Joseph had been recounting his childhood. He remembered when he had lied to his father and his mother’s medication was increased. Each jagged little pill seemed to suck the life from her until one day she did not take them anymore. She had no need for medication. So, she lay down below the iconostasis and said her goodbyes in silence from her bed that would take her to paradise and let her husband and son live in their own that they had made.
Joseph stood-up and saw a beautiful girl smiling at him. She traipsed through the tall, waving grass and emerged onto the leaf strewn forest edge like a goddess rising from the sea. He saw her move and was captivated by her beauty. He longed to bury his face in her flowing locks of hair and breather her in- breather in all that he saw- he wanted all that he saw in her. He saw her perfection, but then he saw a shadow.
He saw her graceful legs come-out from underneath her as she flew. He saw her gorgeous body twist. He saw as her soft and elegant neck was torn and bright crimson streamed down her neck to her soft hands and her supple breasts. He saw as her sapphire eyes teared. He saw and her mouth still smiling warmly and witnessed her lips quiver like a faint whisper.

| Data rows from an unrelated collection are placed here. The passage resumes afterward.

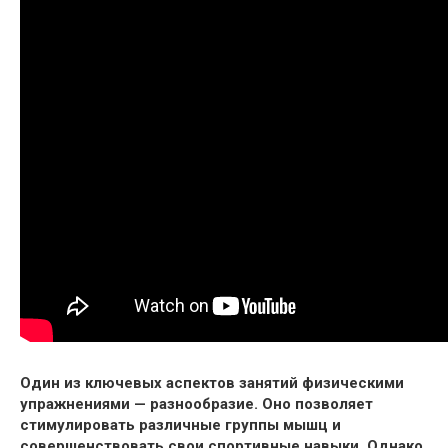
Один из ключевых аспектов занятий физическими
упражнениями — разнообразие. Оно позволяет
стимулировать различные группы мышц и
совершенствовать свои спортивные навыки. Однако,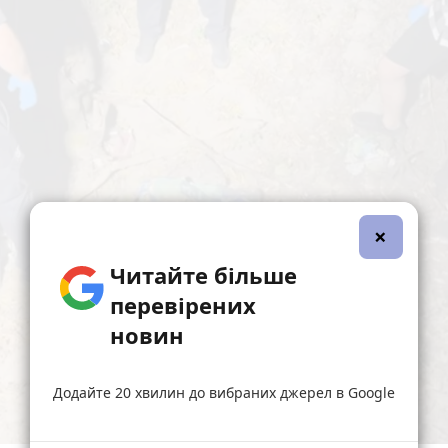
×
Читайте більше
перевірених
новин
Додайте 20 хвилин до вибраних джерел в Google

“Hero” stood-up to see a beautiful girl with a smile that should have blinded her assailant. He saw and made to rush to save her from that beast but found that his hands had been bound. He watched helplessly from his knees, his palms reaching for the heavens, as Abbadon tore at her throat, ravaged her and left to let the blood drain from her gorgeous, writhing body that was now swashing in a muddy pool of dark maroon that gleamed moistly in the bright light of the cynical moon. He braced himself as Abbadon rushed for him and the snarling beast lunged at his throat. He let out one last cry and the beast clung to him, digging its talons in deep. His muscles strained and his whole body labored as he tugged and pulled at his bindings. Every muscle in his face contorted from effort as very muscle in his body was made taut in his effort and his heart pounded. A stream of blood flowed from his wrists where he was bound by the boy’s seven bowstrings between the two pillars. The pillars shifted. Then they rocked. They rocked back and rocked again. Then, in one terrifying motion of power they were wrenched from their foundation letting the stone archway come crashing down on both him and Abbadon. He sighed one last warm breathe that curled into the frosty air like smoke as the two lay crushed flesh and bone beneath the immense stones.
The Morning After
Joseph awoke to find a girl like a dream cradled beside him twixt the two beams that were his dorm room bunk bed. He remembered he knew her and realized they were now no longer two lost souls meandering on a circuitous albeit aimless trek. They were like an orchestra that harmonized to the beautiful music of Puccini. He caressed her face as she peacefully slept and kissed her lips ever so softly she did not wake, but nonetheless she still smiled. Then he had a thought. He peered at her. From the recesses of his very consciousness came an emotion like a great abyss. His body twitched. She opened her eyes and he saw his own reflection in them looming at him. He peered straight through them and into his own. They were radiant. He tried to look away, but they seemed to tug at his very soul.